False prophets drove Phoenix jihadis to Garland, Texas
Despite a long career of lampooning human folly, it has only been in recent years that I have fully appreciated the strong predilection among Homo sapiens to willingly and fervently believe in preposterous ideas. The shooting at the Muhammad cartoon contest in Garland, Texas, provided a full display of this phenomenon.
The incident was so rich in headlong stupidity that I need to address it from two angles. Today, it’s the idiots with guns who ended up dead before they could do much harm. Tomorrow, I’ll look at the paranoid style in American politics that has turned into a lucrative business for a few and a constant cause of panic and outrage for many.
Nadir Soofi and Elton Simpson were the two roommates who decided to load up a car with guns, drive from their home in Phoenix and head to Garland, where they apparently intended to kill as many people as they could inside the meeting room where offensive cartoons of the Prophet Muhammad were on display. Upon arrival, they jumped from the car with assault rifles blazing. A mere 15 seconds later, they were dead, taken down by a cop with a handgun.
Soofi, son of a Pakistani dad and an American mom, had an 8-year-old son of his own that he is said to have adored. Simpson, a devout Muslim like Soofi, was described by a friend as “a gentle person” with a good attitude and demeanor. Everybody in their circle of family and friends claims to be shocked that the pair would run off on this short-lived jihad. What got into their heads?

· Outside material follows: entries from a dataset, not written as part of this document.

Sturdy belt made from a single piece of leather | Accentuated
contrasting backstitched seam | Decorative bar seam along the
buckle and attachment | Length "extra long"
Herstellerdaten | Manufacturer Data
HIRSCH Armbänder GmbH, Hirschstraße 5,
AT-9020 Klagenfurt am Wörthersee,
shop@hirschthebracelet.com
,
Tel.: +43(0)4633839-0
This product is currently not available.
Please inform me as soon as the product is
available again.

Well, from what has been reported about Simpson’s past, he had spent years filling his brain with radical Islamist propaganda. He ended up on a federal no-fly list when he lied to the FBI about his plans to go to Somalia and engage in “violent jihad.” Soofi seems to have had some pretty strong opinions about Middle East politics as well, and the speculation is that Simpson convinced him it was time for them both to become soldiers for their God.
Just moments before they started shooting, Simpson sent out a tweet with the hashtag #texasattack that read, “May Allah accept us as Mujahideen.” The tweet also indicated allegiance to Islamic State leader Abu Bakr al Baghdadi. ISIS was quick to claim them as its own in a radio broadcast following the attack, but Soofi and Simpson were something far less than hardened, trained terrorists. They were just two fools with minds filled with religious fantasies.
They are reminiscent of two other young men who did a lot more harm — Tamerlan and Dzhokhar Tsarnaev, the Boston Marathon bombers. They, too, flipped from being fairly normal American teenagers to merciless murderers because they bought into a fanatical version of reality. Suddenly, it became OK in their minds to kill innocent people to avenge some real or imagined slight against their belief system.
And maybe that’s the core of the problem: belief systems. Just because a person believes something with all his heart and soul, that fervency does not make it true. Humans have been dreaming up belief systems since they stumbled out of caves and began gathering in tribes. Those tribes each came up with their own fantastical explanations for natural phenomena. They dreamed up gods and demons and spirits in the woods and the sky. When they encountered other tribes, they sometimes adopted the newcomers’ beliefs or they killed them to impose their own. Over time, the systems got more elaborate and the prevailing tribes grew enormous, but that did not make the beliefs any more real — only more powerful.
One of those belief systems, Islam, is plagued by an especially vicious, violent cohort. Perversely, because it is human nature and the nature of youth to be drawn to that which is most forbidden and passionate, radical Islam is a magnet for a disturbingly large number of young people in that tribe. Normal, happy teenage girls in Britain are suddenly running away from home and finding their way to Syria so they can become the sex servants of ISIS militants. Hapless punks in Paris are turning to murder because they are offended by cartoons.
How do we stop this? Even policemen with good aim cannot do the job alone. It would be nice to think an application of logic would help; that rationality could prevail over the fallacious beliefs that these children of jihad have adopted. But, so far, rationality and logic have not made a dent in the paranoia of Texans who think the U.S. Army is about to take over their state or birthers who think the president is a Kenyan, so why would it work on a kid who believes Allah has promised him Paradise if he is willing to die in the act of mass murder?